Her kind-eyed nurse, whose name is Marley, has switched on the wall-mounted television and shown her how to use the remote control. Jane isn’t sure why Marley looked at her in such disbelief when she had no idea what to do with the controller. She doesn’t seem to know anything else, so why would she know how a television works?
One of the white-coated doctors enters the room and suggests she’s suffering from head trauma-induced amnesia. “You were found in an alley off Pacific Terrace,” he tells her. “It looks like you were the victim of an attack. Do you remember anything about that?”
“No,” she answers automatically, but for a brief moment she has a sensation of being rushed from behind, of taking a blow to the head, a kick to her ribcage.
“Seems nobody saw anything either,” the doctor remarks, making a notation on the strange folder he carries. “Luckily you were found by a passerby who called an ambulance. I don’t suppose you have insurance?”
Jane finds his levity disconcerting. She doesn’t know what insurance is, or why she should have it, or why her doctor finds his question amusing.
“Well, I’ll leave you to get some rest. The police will want to come back and see you in the morning. And don’t worry. Most cases of trauma-induced amnesia resolve themselves in time.” He pats her impersonally on the knee and exits.
Jane’s gaze wanders the room. There’s a window to her left, and through it she can see blue sky and palm trees and the squared edges of buildings. She’s been told she’s in the UCLA Medical Centre in Santa Monica. This means nothing to her.
With her right hand she fidgets with the edges of the white sheet covering her. Her left hand is immobilised, encased in plaster of paris; she’s been told her wrist is fractured, along with three ribs on her left side. She is covered in cuts and bruises. She has a head injury which caused a mild concussion and she is dehydrated; nobody knows how long she was left in that alleyway. She’s been told she’ll need to stay overnight for observation.
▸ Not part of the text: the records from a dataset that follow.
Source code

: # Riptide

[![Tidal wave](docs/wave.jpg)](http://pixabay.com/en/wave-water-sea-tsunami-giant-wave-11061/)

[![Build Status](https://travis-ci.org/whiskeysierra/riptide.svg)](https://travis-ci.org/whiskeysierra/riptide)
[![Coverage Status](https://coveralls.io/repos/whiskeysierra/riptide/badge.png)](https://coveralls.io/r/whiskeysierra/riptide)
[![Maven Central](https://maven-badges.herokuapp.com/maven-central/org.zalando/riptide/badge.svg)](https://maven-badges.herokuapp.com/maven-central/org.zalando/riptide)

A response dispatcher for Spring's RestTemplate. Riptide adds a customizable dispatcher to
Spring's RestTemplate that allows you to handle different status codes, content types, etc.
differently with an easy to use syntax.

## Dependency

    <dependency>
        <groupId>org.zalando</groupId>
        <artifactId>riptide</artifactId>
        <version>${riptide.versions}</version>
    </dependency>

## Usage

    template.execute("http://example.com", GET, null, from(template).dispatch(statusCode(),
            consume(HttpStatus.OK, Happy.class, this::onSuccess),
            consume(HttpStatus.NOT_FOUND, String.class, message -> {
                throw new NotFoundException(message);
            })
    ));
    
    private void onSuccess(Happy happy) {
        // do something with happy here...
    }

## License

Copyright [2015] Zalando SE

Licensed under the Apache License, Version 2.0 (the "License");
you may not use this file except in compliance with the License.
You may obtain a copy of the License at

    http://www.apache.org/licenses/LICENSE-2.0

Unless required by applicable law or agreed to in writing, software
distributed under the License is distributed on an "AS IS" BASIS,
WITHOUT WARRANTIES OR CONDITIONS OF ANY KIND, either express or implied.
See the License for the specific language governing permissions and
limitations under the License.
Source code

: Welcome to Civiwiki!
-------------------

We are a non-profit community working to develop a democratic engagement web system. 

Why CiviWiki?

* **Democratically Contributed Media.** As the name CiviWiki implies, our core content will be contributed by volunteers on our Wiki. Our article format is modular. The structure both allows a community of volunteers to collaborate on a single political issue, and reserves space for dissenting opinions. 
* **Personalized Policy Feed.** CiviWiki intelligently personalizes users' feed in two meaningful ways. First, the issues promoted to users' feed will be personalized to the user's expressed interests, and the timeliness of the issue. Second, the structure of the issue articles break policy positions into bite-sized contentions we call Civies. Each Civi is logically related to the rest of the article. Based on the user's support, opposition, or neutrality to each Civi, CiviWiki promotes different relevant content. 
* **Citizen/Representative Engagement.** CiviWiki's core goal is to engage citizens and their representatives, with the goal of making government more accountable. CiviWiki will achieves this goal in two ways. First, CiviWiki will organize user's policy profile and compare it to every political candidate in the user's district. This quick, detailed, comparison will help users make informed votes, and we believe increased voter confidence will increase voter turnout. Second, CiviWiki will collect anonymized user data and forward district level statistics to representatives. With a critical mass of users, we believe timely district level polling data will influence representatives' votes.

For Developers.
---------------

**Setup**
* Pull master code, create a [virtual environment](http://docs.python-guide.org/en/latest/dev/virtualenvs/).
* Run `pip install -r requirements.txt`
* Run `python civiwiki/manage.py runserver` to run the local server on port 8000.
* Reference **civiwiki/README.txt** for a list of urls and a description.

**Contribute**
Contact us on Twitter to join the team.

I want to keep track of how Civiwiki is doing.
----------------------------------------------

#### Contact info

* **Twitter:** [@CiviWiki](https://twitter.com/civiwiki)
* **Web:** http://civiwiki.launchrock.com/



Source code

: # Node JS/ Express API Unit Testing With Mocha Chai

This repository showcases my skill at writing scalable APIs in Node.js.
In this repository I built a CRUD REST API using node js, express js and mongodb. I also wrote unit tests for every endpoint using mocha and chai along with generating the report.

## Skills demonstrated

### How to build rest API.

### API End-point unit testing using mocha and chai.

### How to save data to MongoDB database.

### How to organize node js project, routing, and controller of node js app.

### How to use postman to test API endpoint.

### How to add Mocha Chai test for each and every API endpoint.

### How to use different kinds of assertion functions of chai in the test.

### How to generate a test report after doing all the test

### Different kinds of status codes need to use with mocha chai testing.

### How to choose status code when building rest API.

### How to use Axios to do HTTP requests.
“So long?” she’d asked, and “Don’t you have an osteo-regenerator?”
Her query had caused another flurry of questions, of lights being shone into her eyes, and a promise to have a psych consult stop by.
She doesn’t understand any of this, but she does understand that she’s not where she’s supposed to be.
And she knows she’s scared.
Jane wakes to the violet splash of sunset, and to Nurse Marley checking the plastic tubing that runs into her arm. The television is still switched on. A blonde woman wearing a great deal of makeup is talking to the camera about an unidentified flying object.
“Probably just some experimental air force plane,” Marley opines when she notices Jane watching it. “God only knows what kind of technology we average joes never hear about.”
A fuzzy image of a spoon-shaped white object is shown on the screen, and Jane thinks, Voyager.
“You hungry, hon?” Marley asks. “They didn’t leave your dinner tray because you were sleeping, but I can get you something from the cafeteria.”
Jane thanks her, but declines.
“You remember anything yet?”
I can’t tell her anything, Jane thinks. Temporal prime directive.
And then, in a rush of images so violent, so vivid she almost vomits, she remembers. She remembers everything.
“Hey,” Marley’s face is lined in alarm. “What is it, honey?”
“It’s nothing,” Captain Kathryn Janeway manages, “I’m fine.”
“You sure?” Marley presses the back of her hand to Kathryn’s sweating forehead.
“I’m sure.” Kathryn tries to smile at her. “But if the offer’s still open, I’d kill for a coffee.”